13. The vehicle wheel alignment system of claim 11 wherein said sensor logic circuit is configured to measure an angle associated with said first vehicle wheel assembly by determining a position of said image of said first light source on said imaging array to a sub-pixel resolution.

14. The vehicle wheel alignment system of claim 11 wherein said sensor logic circuit is configured to measure at least two angles associated with said first vehicle wheel assembly by determining a position and an orientation of said image of said first light source on said imaging array.

15. The vehicle wheel alignment system of claim 14 wherein said two angles are selected from a set of wheel alignment angles including toe, camber, and caster adjust.

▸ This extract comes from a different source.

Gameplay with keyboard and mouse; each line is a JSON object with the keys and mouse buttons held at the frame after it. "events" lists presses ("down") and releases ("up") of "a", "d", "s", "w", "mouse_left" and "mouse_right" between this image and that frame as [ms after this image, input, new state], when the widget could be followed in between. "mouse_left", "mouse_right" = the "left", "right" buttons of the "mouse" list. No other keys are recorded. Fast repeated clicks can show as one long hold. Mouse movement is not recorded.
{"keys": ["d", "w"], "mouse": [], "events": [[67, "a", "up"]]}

16. The vehicle wheel alignment system of claim 11 wherein said second sensor further includes a second light source visible to said imaging array; and

wherein said sensor logic circuit is configured to measure a distance between said first and second sensors by observing a position of an image of said second light source on said imaging array relative to said position of said image of said first light source.

17. An improved vehicle wheel alignment system including a vehicle wheel alignment angle sensor unit having a sensor housing adapted for removable attachment to a vehicle wheel assembly about a mounting axis and a sensor logic circuit configured to communicate with a vehicle wheel alignment system control unit, the improvement comprising:

an imaging array disposed in the vehicle wheel alignment angle sensor unit having at least two parallel rows of pixel elements, said imaging array operatively coupled to the sensor logic circuit; and

an imaging means disposed in relationship to the imaging array, said imaging means configured to direct light from a remote light source to form an image on said imaging array;

wherein said imaging array is configured to output image information representative of a location on said imaging array of said image; and

further including a processor configured to receive said information and to calculate an angular orientation of the imaging array utilizing said received information, said angular orientation representative of at least two vehicle wheel alignment angles.

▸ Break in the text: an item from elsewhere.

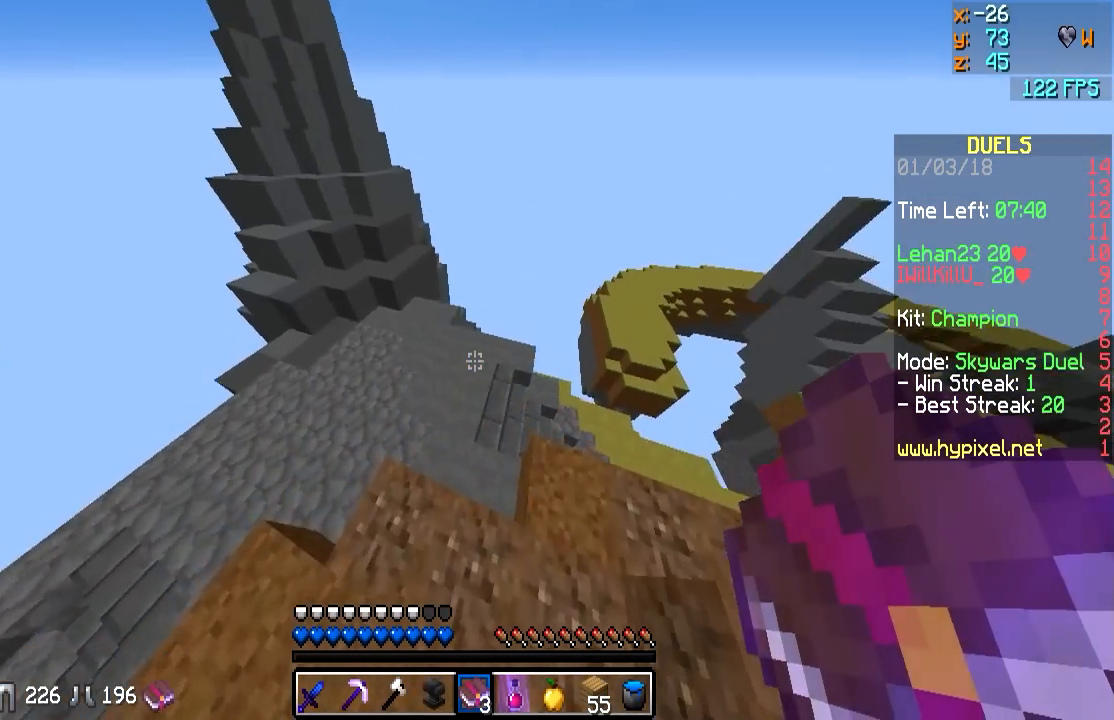
{"keys": ["d", "w"], "mouse": [], "events": []}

18. The improved vehicle wheel alignment system of claim 17 wherein said processor is associated with said sensor logic circuit in said vehicle wheel alignment angle sensor unit.

19. The improved vehicle wheel alignment sensor unit of claim 17 wherein said processor is associated with said vehicle wheel alignment system control unit.

20. The improved vehicle wheel alignment sensor unit of claim 17 wherein said two vehicle wheel angles are selected from a set of wheel alignment angles including toe, camber, and caster adjust.